By Chloe Aiello
Despite tumbling shares post-earnings and the loss of a longtime executive, SurveyMonkey CEO Zander Lurie is bullish on the future, saying independence from big tech backing could prove to be an advantage in an increasingly competitive market.
SurveyMonkey ($SVMK) is a subscription software as a service company that offers customizable surveys and a suite of back-end data analytics tools for individuals and enterprises. Its shares have been tumbling since it reported earnings in line with analyst expectations Wednesday evening. Lurie attributed the plunge to the expiration of SurveyMonkey's post IPO lock-up period.
"We had our lockup released today, so a lot of the shareholders who have accumulated stock over the last 19 years finally had a chance to sell it. I think if we deliver on the plan that we laid out for shareholders, our shares will perform just fine," Lurie said.
Concurrently with Wednesday earnings, SurveyMonkey announced that Chief Financial Officer Tim Maly will retire at the end of March.
Lurie told Cheddar he will serve as interim CFO, but is confident the company can absorb Maly's departure.
SurveyMonkey has had a volatile couple of months since its September IPO as it fights to compete in a crowded space with huge competitors like SAP-owned ($SAP)Qualtrics and Google ($GOOGL).
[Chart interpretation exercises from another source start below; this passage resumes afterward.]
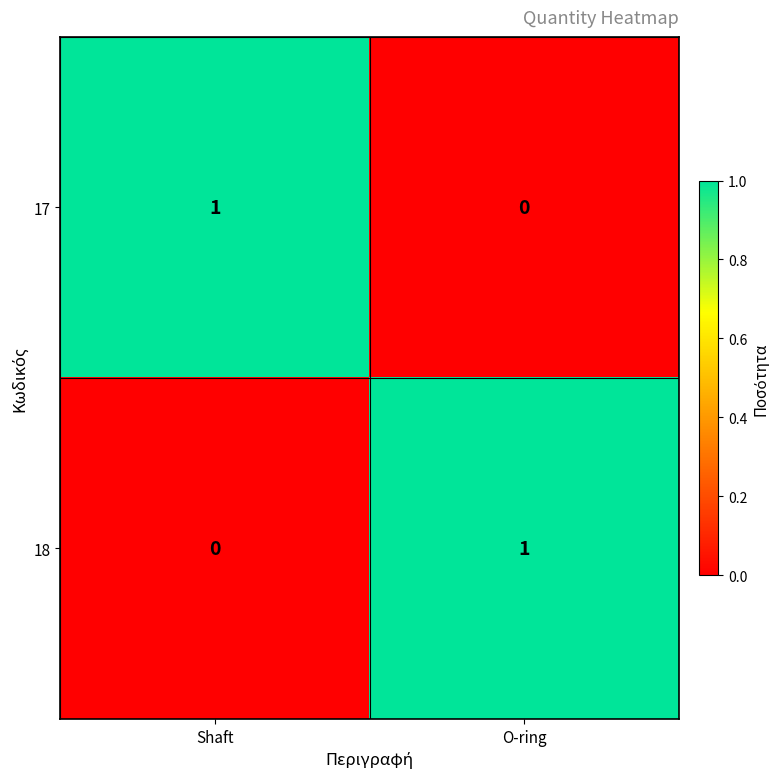

What is the spread (max minus min) of values at O-ring?

1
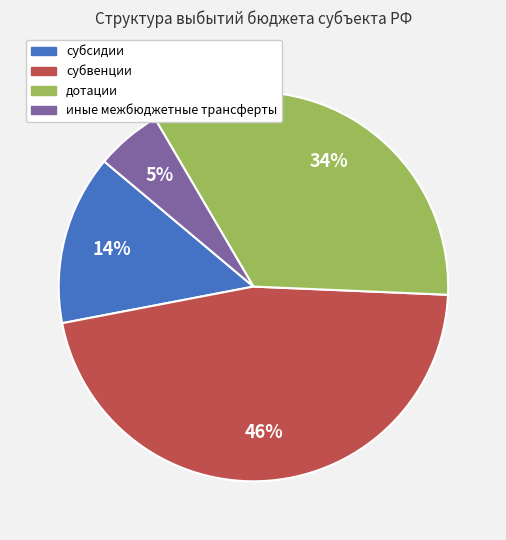

Do субвенции and дотации together represent more than half of the pie?

Yes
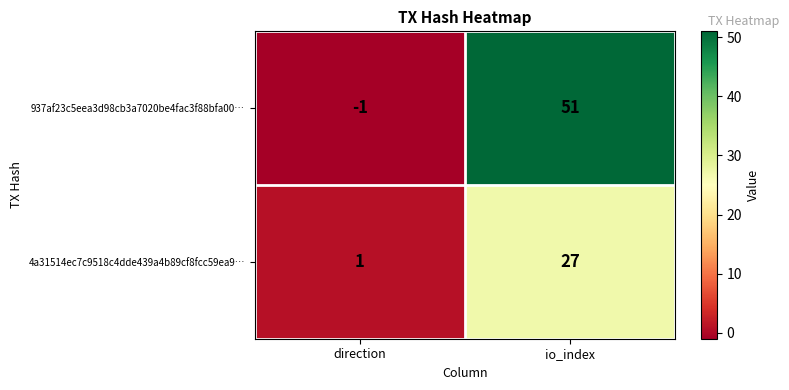

What is the sum of all 937af23c5eea3d98cb3a7020be4fac3f88bfa00… values?

50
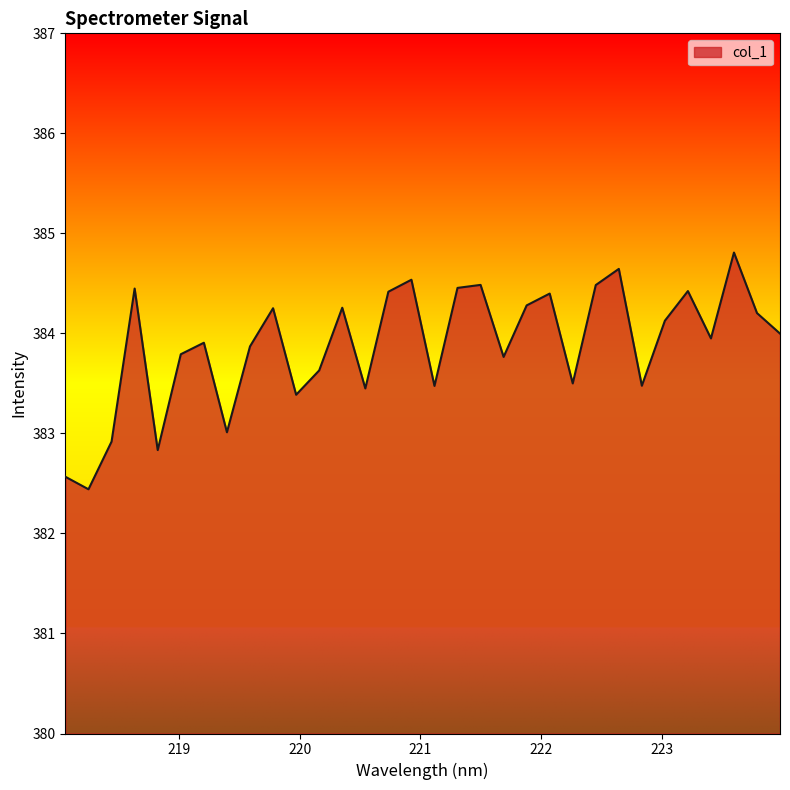

What is the maximum value shown in the chart?

384.8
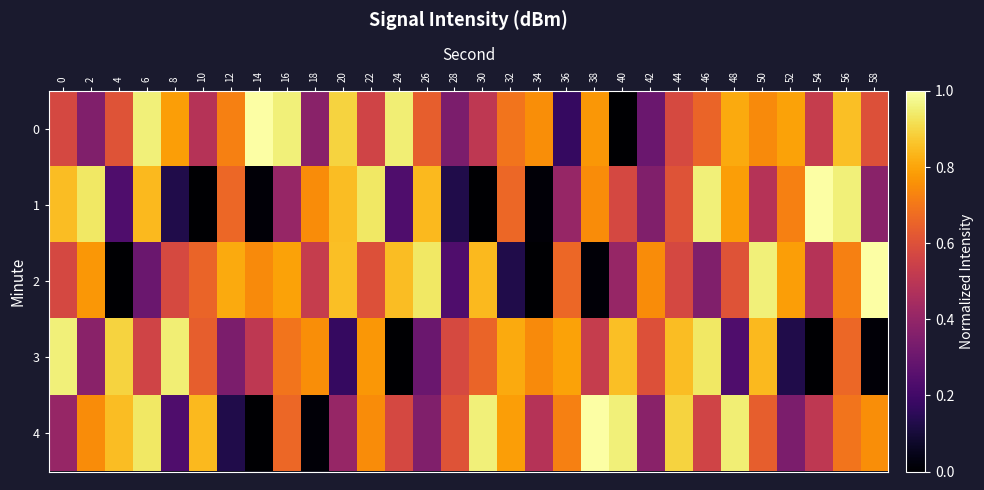

What is the maximum value shown in the chart?

1.0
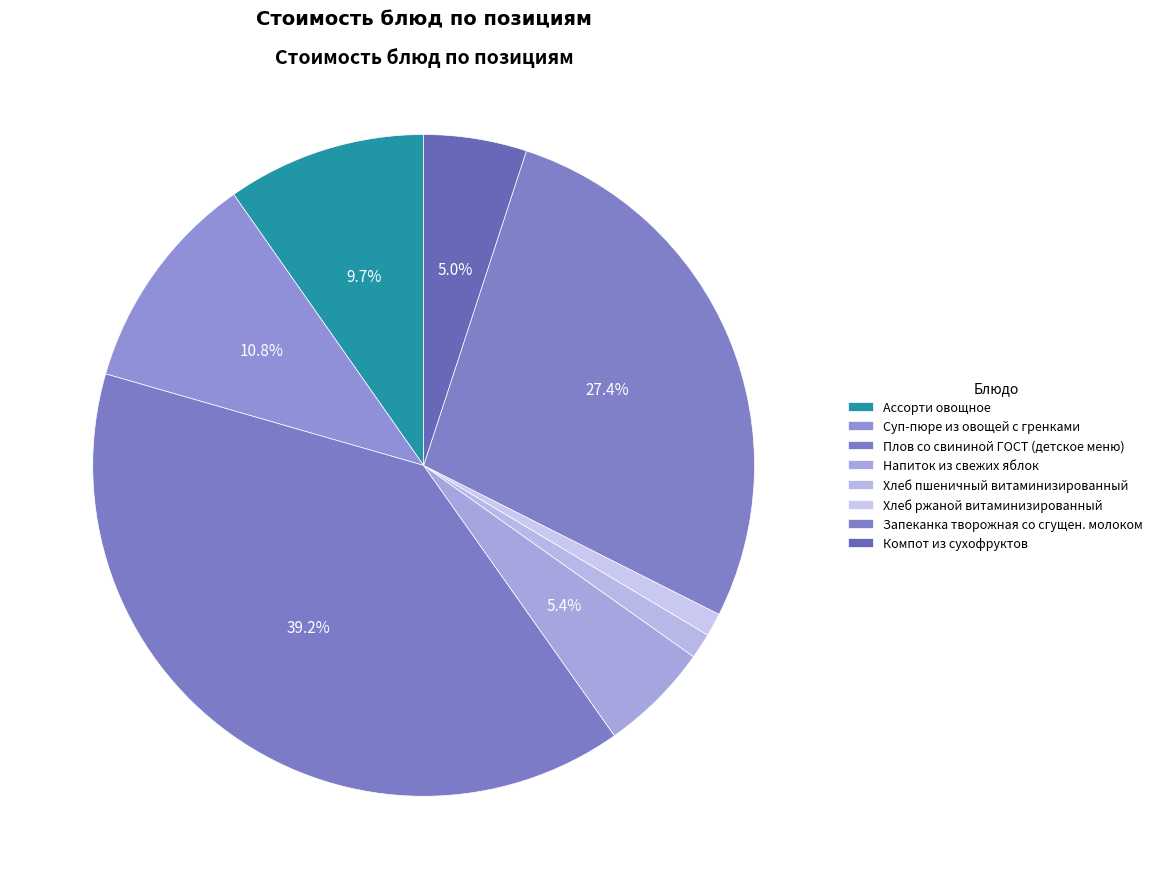

Count the number of slices in the pie.

8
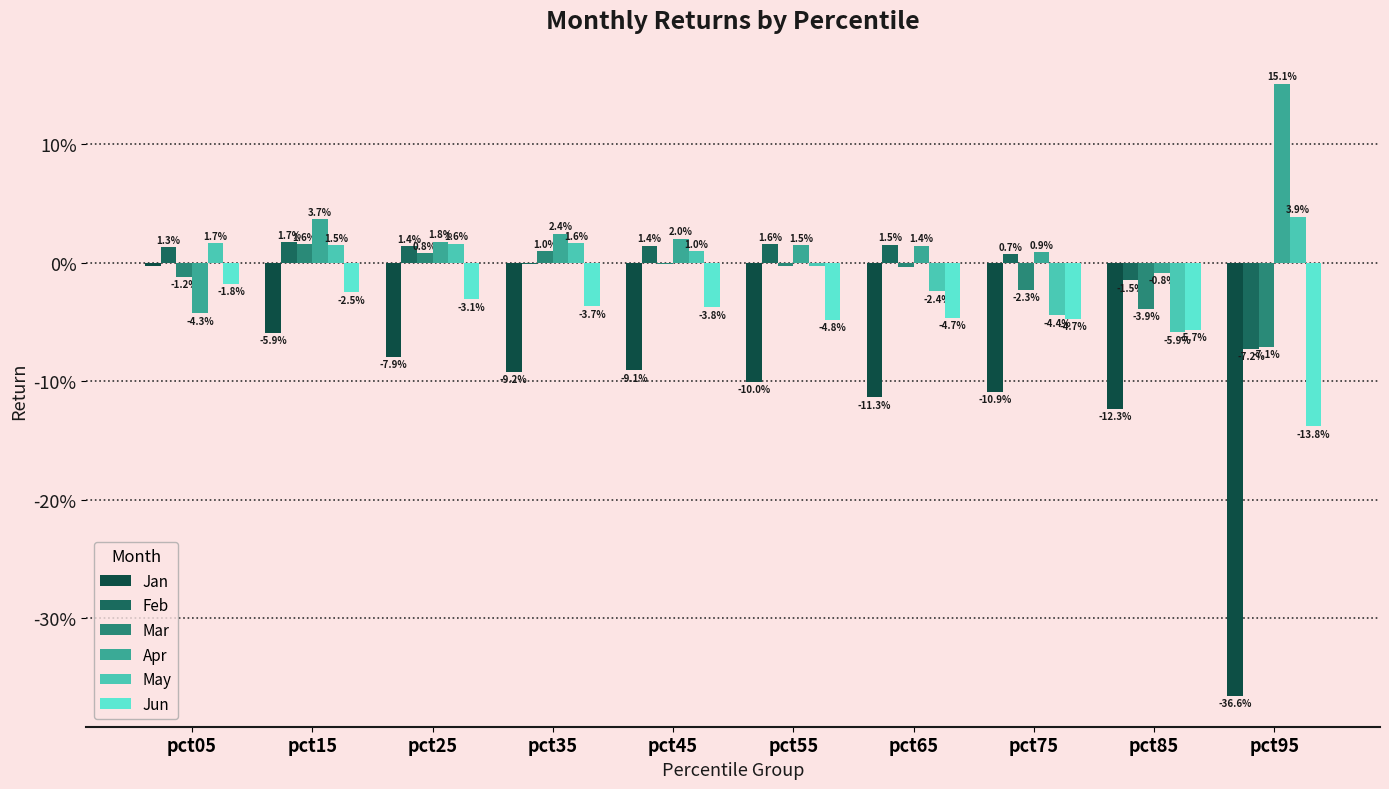

Are the bars horizontal?

No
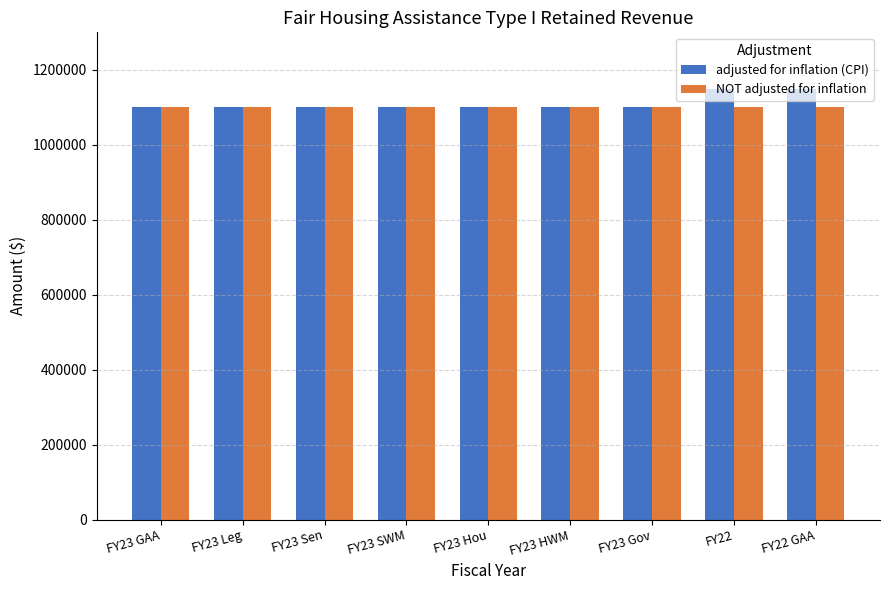

Reading left to right, extract all data points from this chart.

adjusted for inflation (CPI): 1100000	1100000	1100000	1100000	1100000	1100000	1100000	1147588	1147588
NOT adjusted for inflation: 1100000	1100000	1100000	1100000	1100000	1100000	1100000	1100000	1100000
But Lurie told Cheddar he sees independence from big technology companies as a strength for SurveyMonkey as it fights for customers.
Lurie noted that Qualtrics is now "owned by SAP, so you can imagine them steering deeper into SAP's customer base."
"That leaves a lot of green field for us to compete, especially for shops that are using Microsoft ($MSFT) software, Salesforce ($CRM) software," he added. "We see a massive category that can support several multi-billion dollar companies."
Distance from big tech companies might also help keep SurveyMonkey far from the data scandals that have plagued them in recent months.
"We have built the biggest canonical data set in the survey category with over 50 billion responses," Lurie said. "That data is our customers' data and we invest significant dollars to protect that data. Our business is really built on people paying for our products." He added that he commends Europe's data protection regulation for "raising the bar" for data security.